# Acrylic painting medium question



## Misty (Aug 10, 2013)

Hi everyone. I'm a painter of realistic dolls and I'm having a hard time with hair. I hope someone can help me. Id like to achieve realistic hair with texture. It must be a flexible finish, as there will be possible movement to my finished work. I painted my last piece, finishing off with liquitex heavy gel (gloss). It LOOKS great but after a week it still feels a bit tacky, or sticky to touch. 

I'm wondering if there's a better medium I can use to get textured hair strokes without it drying sticky? Would the same medium in matte not dry sticky? Any advice would be appreciated. 










Misty


----------



## corydulos (Apr 28, 2013)

Okay... I didn't even know this was not a picture of a real baby!  Wow....


----------



## tricky raven (Aug 2, 2013)

My gosh Misty, you must be in your glory creating such realistic and expressive beautiful babies! I just want to reach right through and tenderly hold it!
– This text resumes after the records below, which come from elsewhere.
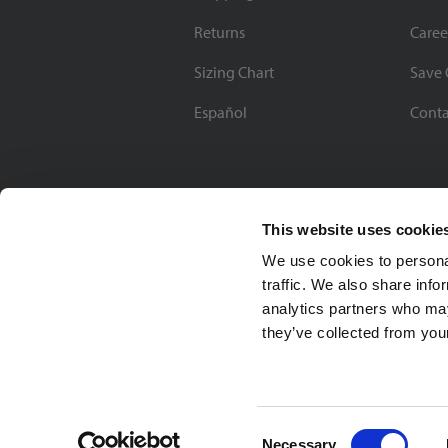
Returns
Caree
Sizing Chart
Save 
Español
Conta
This website uses cookie
We use cookies to personal
traffic. We also share info
analytics partners who may
they’ve collected from your
Soccer Village Inc.
Consent
Necessary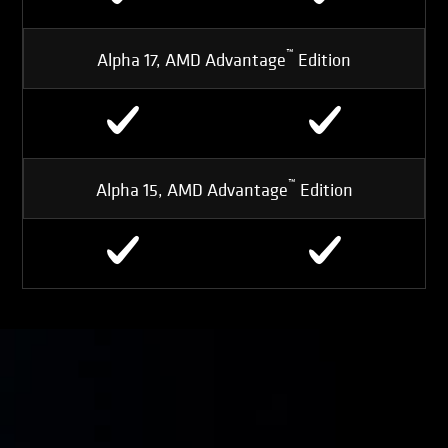
™
Alpha 17, AMD Advantage
Edition
™
Alpha 15, AMD Advantage
Edition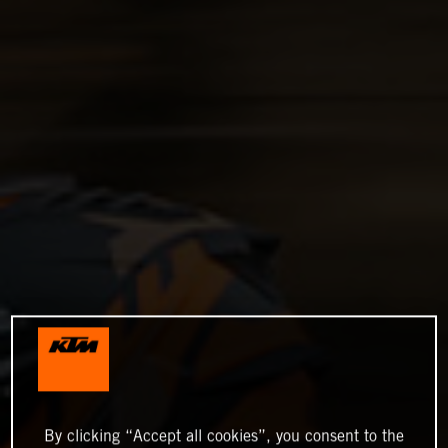
By clicking “Accept all cookies”, you consent to the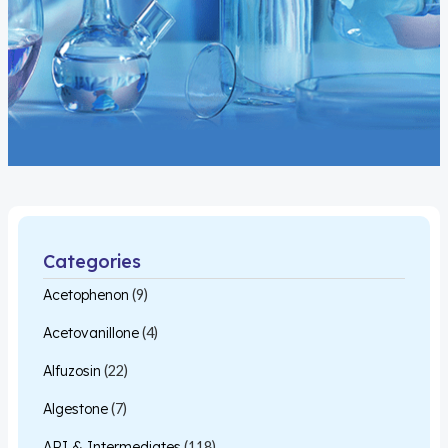
Categories
Acetophenon
(9)
Acetovanillone
(4)
Alfuzosin
(22)
Algestone
(7)
API & Intermediates
(118)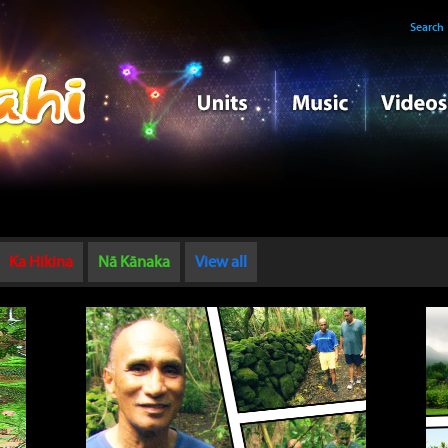
Search
Ka Hikina
Nā Kānaka
View all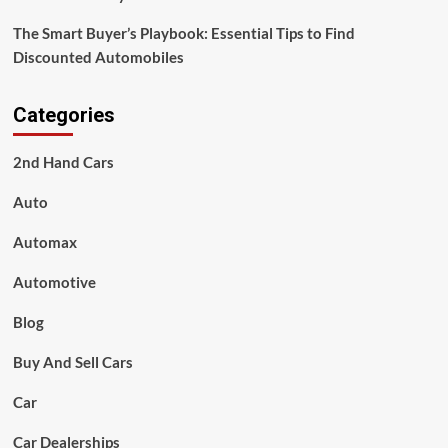
The Smart Buyer’s Playbook: Essential Tips to Find
Discounted Automobiles
Categories
2nd Hand Cars
Auto
Automax
Automotive
Blog
Buy And Sell Cars
Car
Car Dealerships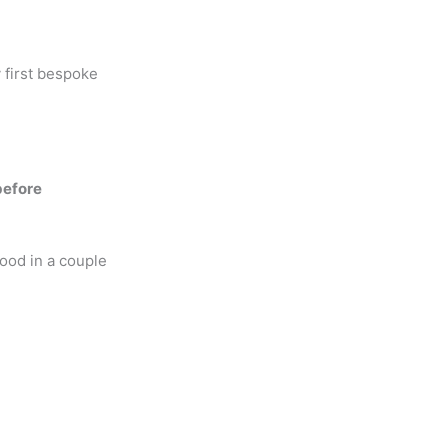
 first bespoke
before
food in a couple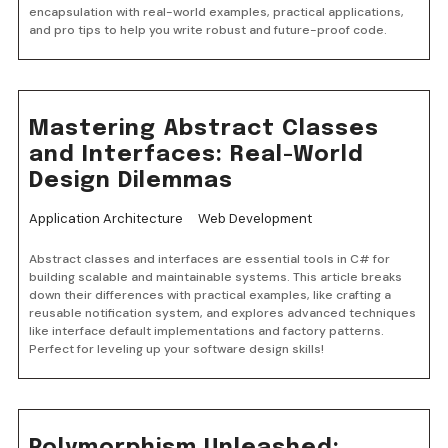
encapsulation with real-world examples, practical applications,
and pro tips to help you write robust and future-proof code.
Mastering Abstract Classes
and Interfaces: Real-World
Design Dilemmas
Application Architecture
Web Development
Abstract classes and interfaces are essential tools in C# for
building scalable and maintainable systems. This article breaks
down their differences with practical examples, like crafting a
reusable notification system, and explores advanced techniques
like interface default implementations and factory patterns.
Perfect for leveling up your software design skills!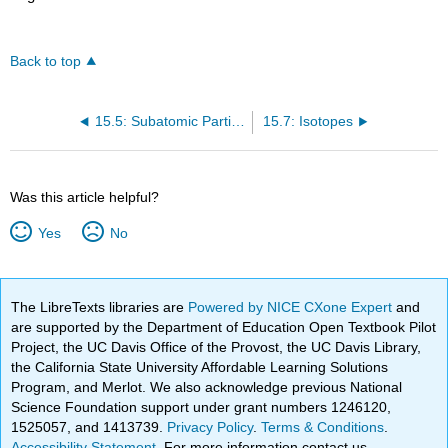
Back to top
15.5: Subatomic Particles - Electrons, Protons, and Neutrons
15.7: Isotopes
Was this article helpful?
Yes
No
The LibreTexts libraries are
Powered by NICE CXone Expert
and
are supported by the Department of Education Open Textbook Pilot
Project, the UC Davis Office of the Provost, the UC Davis Library,
the California State University Affordable Learning Solutions
Program, and Merlot. We also acknowledge previous National
Science Foundation support under grant numbers 1246120,
1525057, and 1413739.
Privacy Policy
.
Terms & Conditions
.
Accessibility Statement
. For more information contact us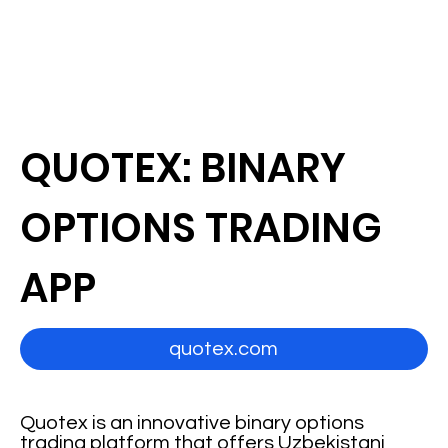
QUOTEX: BINARY
OPTIONS TRADING
APP
quotex.com
Quotex is an innovative binary options
trading platform that offers Uzbekistani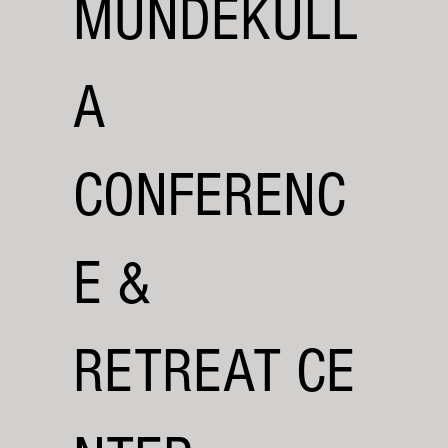
MUNDEKULL
A
CONFERENC
E &
RETREAT CE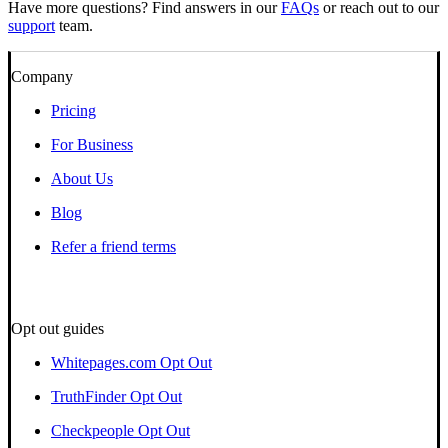
Have more questions? Find answers in our
FAQs
or reach out to our
support
team.
Company
Pricing
For Business
About Us
Blog
Refer a friend terms
Opt out guides
Whitepages.com Opt Out
TruthFinder Opt Out
Checkpeople Opt Out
The only thought that came to mind was to visit a professional hair salon or outlet store...they may actually have the material you're looking for.


----------



## Misty (Aug 10, 2013)

Thanks so much. 

The hair is painted on with acrylics. I need a medium that will show texture. It will be painted over the acrylic hair. 

Misty


----------



## Jewel Carina (Sep 13, 2013)

I think it have almost very nice textured look.


----------



## Cass (Jan 24, 2013)

Misty - this is such a realistic piece!

Yes, matte medium will not dry feeling sticky or tacky. Matte mediums also hold brush strokes (for texture) better than semi-gloss or gloss mediums.


----------